**Directions for this task**. Starting from the line that contains "## Disclaimer", output every remaining line of the records below exactly as it appears, that line and the last one included.

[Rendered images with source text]

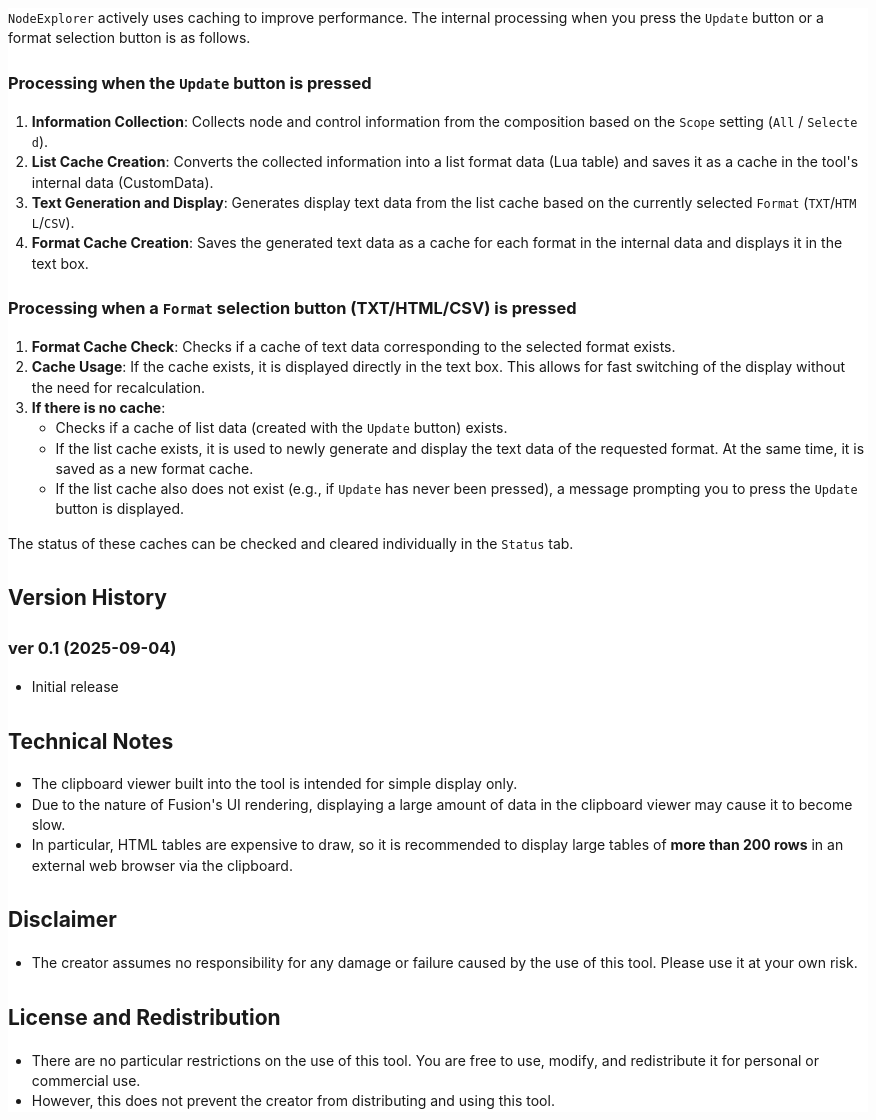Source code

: `NodeExplorer` actively uses caching to improve performance. The internal processing when you press the `Update` button or a format selection button is as follows.

### Processing when the `Update` button is pressed

1.  **Information Collection**: Collects node and control information from the composition based on the `Scope` setting (`All` / `Selected`).
2.  **List Cache Creation**: Converts the collected information into a list format data (Lua table) and saves it as a cache in the tool's internal data (CustomData).
3.  **Text Generation and Display**: Generates display text data from the list cache based on the currently selected `Format` (`TXT`/`HTML`/`CSV`).
4.  **Format Cache Creation**: Saves the generated text data as a cache for each format in the internal data and displays it in the text box.

### Processing when a `Format` selection button (TXT/HTML/CSV) is pressed

1.  **Format Cache Check**: Checks if a cache of text data corresponding to the selected format exists.
2.  **Cache Usage**: If the cache exists, it is displayed directly in the text box. This allows for fast switching of the display without the need for recalculation.
3.  **If there is no cache**:
    *   Checks if a cache of list data (created with the `Update` button) exists.
    *   If the list cache exists, it is used to newly generate and display the text data of the requested format. At the same time, it is saved as a new format cache.
    *   If the list cache also does not exist (e.g., if `Update` has never been pressed), a message prompting you to press the `Update` button is displayed.

The status of these caches can be checked and cleared individually in the `Status` tab.

## Version History

### ver 0.1 (2025-09-04)

*   Initial release

## Technical Notes

*   The clipboard viewer built into the tool is intended for simple display only.
*   Due to the nature of Fusion's UI rendering, displaying a large amount of data in the clipboard viewer may cause it to become slow.
*   In particular, HTML tables are expensive to draw, so it is recommended to display large tables of **more than 200 rows** in an external web browser via the clipboard.

## Disclaimer
*   The creator assumes no responsibility for any damage or failure caused by the use of this tool. Please use it at your own risk.

## License and Redistribution
*   There are no particular restrictions on the use of this tool. You are free to use, modify, and redistribute it for personal or commercial use.
*   However, this does not prevent the creator from distributing and using this tool.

**Answer section**.
## Disclaimer
*   The creator assumes no responsibility for any damage or failure caused by the use of this tool. Please use it at your own risk.

## License and Redistribution
*   There are no particular restrictions on the use of this tool. You are free to use, modify, and redistribute it for personal or commercial use.
*   However, this does not prevent the creator from distributing and using this tool.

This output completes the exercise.